─── Data excerpts ───

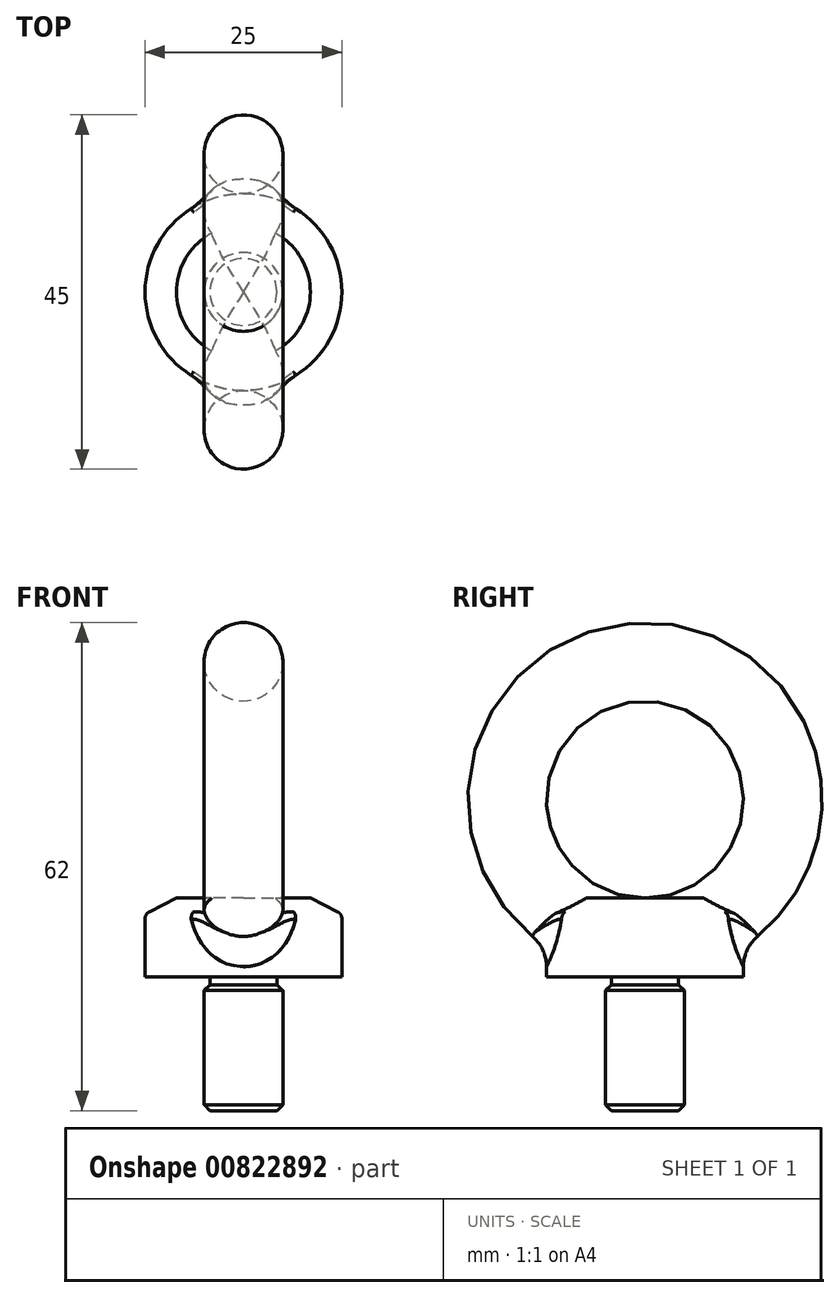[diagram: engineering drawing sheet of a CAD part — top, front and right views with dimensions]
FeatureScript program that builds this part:
annotation { "Feature Type Name" : "Feature", "Feature Type Description" : "" }
export const myFeature = defineFeature(function(context is Context, id is Id, definition is map)
    precondition{}
    {
        {
            var Q0;
            Q0=qCreatedBy(makeId("Front.planeOp"),FACE);
            var sketch = newSketch(context, id + "F0", { "sketchPlane" : qUnion([Q0])});
            skLineSegment(sketch, "E0", {"start": v(0, 0) * mm, "end": v(-8.5, 0) * mm});
            skLineSegment(sketch, "E1", {"start": v(-12.5, -2) * mm, "end": v(-12.5, -10) * mm});
            skLineSegment(sketch, "E2", {"start": v(-12.5, -10) * mm, "end": v(-4.25, -10) * mm});
            skLineSegment(sketch, "E3", {"start": v(-4.25, -10) * mm, "end": v(-4.25, -11) * mm});
            skLineSegment(sketch, "E4", {"start": v(-4.25, -11) * mm, "end": v(-5, -11) * mm});
            skLineSegment(sketch, "E5", {"start": v(-5, -11) * mm, "end": v(-5, -27) * mm});
            skLineSegment(sketch, "E6", {"start": v(-5, -27) * mm, "end": v(0, -27) * mm});
            skLineSegment(sketch, "E7", {"start": v(0, -27) * mm, "end": v(0, 0) * mm});
            skLineSegment(sketch, "E8", {"start": v(0, -27) * mm, "end": v(0, -60.93) * mm, "construction": true});
            skLineSegment(sketch, "E9", {"start": v(-12.5, -2) * mm, "end": v(-8.5, 0) * mm});
            skSolve(sketch);
        }
        {
            var Q0;
            Q0 = qSketchRegion(id + "F0", true);
            var Q1;
            Q1=sQuery(id+"F0.wireOp",EDGE,"E8");
            revolve(context, id + "F1", {"surfaceOperationType" : NewSurfaceOperationType.NEW, "entities" : qUnion([Q0]), "axis" : qUnion([Q1]), "revolveType" : RevolveType.FULL});
        }
        {
            var Q0;
            Q0=qCreatedBy(makeId("Front.planeOp"),FACE);
            var sketch = newSketch(context, id + "F2", { "sketchPlane" : qUnion([Q0])});
            skCircle(sketch, "E10", {"center": v(0, 30) * mm, "radius": 5 * mm});
            skPoint(sketch, "E11", {"position": v(0, 25) * mm});
            skLineSegment(sketch, "E12", {"start": v(0, 25) * mm, "end": v(0, 0) * mm, "construction": true});
            skLineSegment(sketch, "E13", {"start": v(0, 12.5) * mm, "end": v(16.16, 12.5) * mm, "construction": true});
            skSolve(sketch);
        }
        {
            var Q0;
            Q0 = qSketchRegion(id + "F2", true);
            var Q1;
            Q1=sQuery(id+"F2.wireOp",EDGE,"E13");
            revolve(context, id + "F3", {"operationType" : NewBodyOperationType.ADD, "surfaceOperationType" : NewSurfaceOperationType.NEW, "entities" : qUnion([Q0]), "axis" : qUnion([Q1]), "revolveType" : RevolveType.FULL});
        }
        {
            var Q0;
            Q0=makeQuery(id+"F3.boolean.opBoolean","INTERSECT",EDGE,{"disambiguationData":[OD(0.0)],"derivedFrom":[makeQuery(id+"F1.opRevolve","SWEPT_FACE",FACE,{"disambiguationData":[OSD([sQuery(id+"F0.wireOp",EDGE,"E1")])]}),makeQuery(id+"F3.opRevolve","SWEPT_FACE",FACE,{"disambiguationData":[OSD([sQuery(id+"F2.wireOp",EDGE,"E10")])]})]});
            var Q1;
            Q1=makeQuery(id+"F3.boolean.opBoolean","INTERSECT",EDGE,{"disambiguationData":[OD(1.0)],"derivedFrom":[makeQuery(id+"F1.opRevolve","SWEPT_FACE",FACE,{"disambiguationData":[OSD([sQuery(id+"F0.wireOp",EDGE,"E1")])]}),makeQuery(id+"F3.opRevolve","SWEPT_FACE",FACE,{"disambiguationData":[OSD([sQuery(id+"F2.wireOp",EDGE,"E10")])]})]});
            fillet(context, id + "F4", {"entities" : qUnion([Q0, Q1]), "radius" : 5 * mm, "allowEdgeOverflow" : false});
        }
        {
            var Q0;
            Q0=makeQuery(id+"F3.boolean.opBoolean","SPLIT",EDGE,{"disambiguationData":[OD(1.0)],"derivedFrom":makeQuery(id+"F1.opRevolve","SWEPT_EDGE",EDGE,{"disambiguationData":[OSD([sQuery(id+"F0.wireOp",EDGE,"E1"),sQuery(id+"F0.wireOp",EDGE,"E9")])]})});
            var Q1;
            Q1=makeQuery(id+"F3.boolean.opBoolean","SPLIT",EDGE,{"disambiguationData":[OD(0.0)],"derivedFrom":makeQuery(id+"F1.opRevolve","SWEPT_EDGE",EDGE,{"disambiguationData":[OSD([sQuery(id+"F0.wireOp",EDGE,"E1"),sQuery(id+"F0.wireOp",EDGE,"E9")])]})});
            fillet(context, id + "F5", {"entities" : qUnion([Q0, Q1]), "radius" : 1 * mm, "tangentPropagation" : true, "allowEdgeOverflow" : false});
        }
        {
            var Q0;
            Q0=makeQuery(id+"F1.opRevolve","SWEPT_FACE",FACE,{"disambiguationData":[OSD([sQuery(id+"F0.wireOp",EDGE,"E5")])]});
            chamfer(context, id + "F6", {"entities" : qUnion([Q0]), "width" : 0.75 * mm, "tangentPropagation" : true});
        }
    });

───

**Task:** Write out all of the data above without changing anything, but leave out the picture.

**Task response:**
[diagram: engineering drawing sheet of a CAD part — top, front and right views with dimensions]
FeatureScript program that builds this part:
annotation { "Feature Type Name" : "Feature", "Feature Type Description" : "" }
export const myFeature = defineFeature(function(context is Context, id is Id, definition is map)
    precondition{}
    {
        {
            var Q0;
            Q0=qCreatedBy(makeId("Front.planeOp"),FACE);
            var sketch = newSketch(context, id + "F0", { "sketchPlane" : qUnion([Q0])});
            skLineSegment(sketch, "E0", {"start": v(0, 0) * mm, "end": v(-8.5, 0) * mm});
            skLineSegment(sketch, "E1", {"start": v(-12.5, -2) * mm, "end": v(-12.5, -10) * mm});
            skLineSegment(sketch, "E2", {"start": v(-12.5, -10) * mm, "end": v(-4.25, -10) * mm});
            skLineSegment(sketch, "E3", {"start": v(-4.25, -10) * mm, "end": v(-4.25, -11) * mm});
            skLineSegment(sketch, "E4", {"start": v(-4.25, -11) * mm, "end": v(-5, -11) * mm});
            skLineSegment(sketch, "E5", {"start": v(-5, -11) * mm, "end": v(-5, -27) * mm});
            skLineSegment(sketch, "E6", {"start": v(-5, -27) * mm, "end": v(0, -27) * mm});
            skLineSegment(sketch, "E7", {"start": v(0, -27) * mm, "end": v(0, 0) * mm});
            skLineSegment(sketch, "E8", {"start": v(0, -27) * mm, "end": v(0, -60.93) * mm, "construction": true});
            skLineSegment(sketch, "E9", {"start": v(-12.5, -2) * mm, "end": v(-8.5, 0) * mm});
            skSolve(sketch);
        }
        {
            var Q0;
            Q0 = qSketchRegion(id + "F0", true);
            var Q1;
            Q1=sQuery(id+"F0.wireOp",EDGE,"E8");
            revolve(context, id + "F1", {"surfaceOperationType" : NewSurfaceOperationType.NEW, "entities" : qUnion([Q0]), "axis" : qUnion([Q1]), "revolveType" : RevolveType.FULL});
        }
        {
            var Q0;
            Q0=qCreatedBy(makeId("Front.planeOp"),FACE);
            var sketch = newSketch(context, id + "F2", { "sketchPlane" : qUnion([Q0])});
            skCircle(sketch, "E10", {"center": v(0, 30) * mm, "radius": 5 * mm});
            skPoint(sketch, "E11", {"position": v(0, 25) * mm});
            skLineSegment(sketch, "E12", {"start": v(0, 25) * mm, "end": v(0, 0) * mm, "construction": true});
            skLineSegment(sketch, "E13", {"start": v(0, 12.5) * mm, "end": v(16.16, 12.5) * mm, "construction": true});
            skSolve(sketch);
        }
        {
            var Q0;
            Q0 = qSketchRegion(id + "F2", true);
            var Q1;
            Q1=sQuery(id+"F2.wireOp",EDGE,"E13");
            revolve(context, id + "F3", {"operationType" : NewBodyOperationType.ADD, "surfaceOperationType" : NewSurfaceOperationType.NEW, "entities" : qUnion([Q0]), "axis" : qUnion([Q1]), "revolveType" : RevolveType.FULL});
        }
        {
            var Q0;
            Q0=makeQuery(id+"F3.boolean.opBoolean","INTERSECT",EDGE,{"disambiguationData":[OD(0.0)],"derivedFrom":[makeQuery(id+"F1.opRevolve","SWEPT_FACE",FACE,{"disambiguationData":[OSD([sQuery(id+"F0.wireOp",EDGE,"E1")])]}),makeQuery(id+"F3.opRevolve","SWEPT_FACE",FACE,{"disambiguationData":[OSD([sQuery(id+"F2.wireOp",EDGE,"E10")])]})]});
            var Q1;
            Q1=makeQuery(id+"F3.boolean.opBoolean","INTERSECT",EDGE,{"disambiguationData":[OD(1.0)],"derivedFrom":[makeQuery(id+"F1.opRevolve","SWEPT_FACE",FACE,{"disambiguationData":[OSD([sQuery(id+"F0.wireOp",EDGE,"E1")])]}),makeQuery(id+"F3.opRevolve","SWEPT_FACE",FACE,{"disambiguationData":[OSD([sQuery(id+"F2.wireOp",EDGE,"E10")])]})]});
            fillet(context, id + "F4", {"entities" : qUnion([Q0, Q1]), "radius" : 5 * mm, "allowEdgeOverflow" : false});
        }
        {
            var Q0;
            Q0=makeQuery(id+"F3.boolean.opBoolean","SPLIT",EDGE,{"disambiguationData":[OD(1.0)],"derivedFrom":makeQuery(id+"F1.opRevolve","SWEPT_EDGE",EDGE,{"disambiguationData":[OSD([sQuery(id+"F0.wireOp",EDGE,"E1"),sQuery(id+"F0.wireOp",EDGE,"E9")])]})});
            var Q1;
            Q1=makeQuery(id+"F3.boolean.opBoolean","SPLIT",EDGE,{"disambiguationData":[OD(0.0)],"derivedFrom":makeQuery(id+"F1.opRevolve","SWEPT_EDGE",EDGE,{"disambiguationData":[OSD([sQuery(id+"F0.wireOp",EDGE,"E1"),sQuery(id+"F0.wireOp",EDGE,"E9")])]})});
            fillet(context, id + "F5", {"entities" : qUnion([Q0, Q1]), "radius" : 1 * mm, "tangentPropagation" : true, "allowEdgeOverflow" : false});
        }
        {
            var Q0;
            Q0=makeQuery(id+"F1.opRevolve","SWEPT_FACE",FACE,{"disambiguationData":[OSD([sQuery(id+"F0.wireOp",EDGE,"E5")])]});
            chamfer(context, id + "F6", {"entities" : qUnion([Q0]), "width" : 0.75 * mm, "tangentPropagation" : true});
        }
    });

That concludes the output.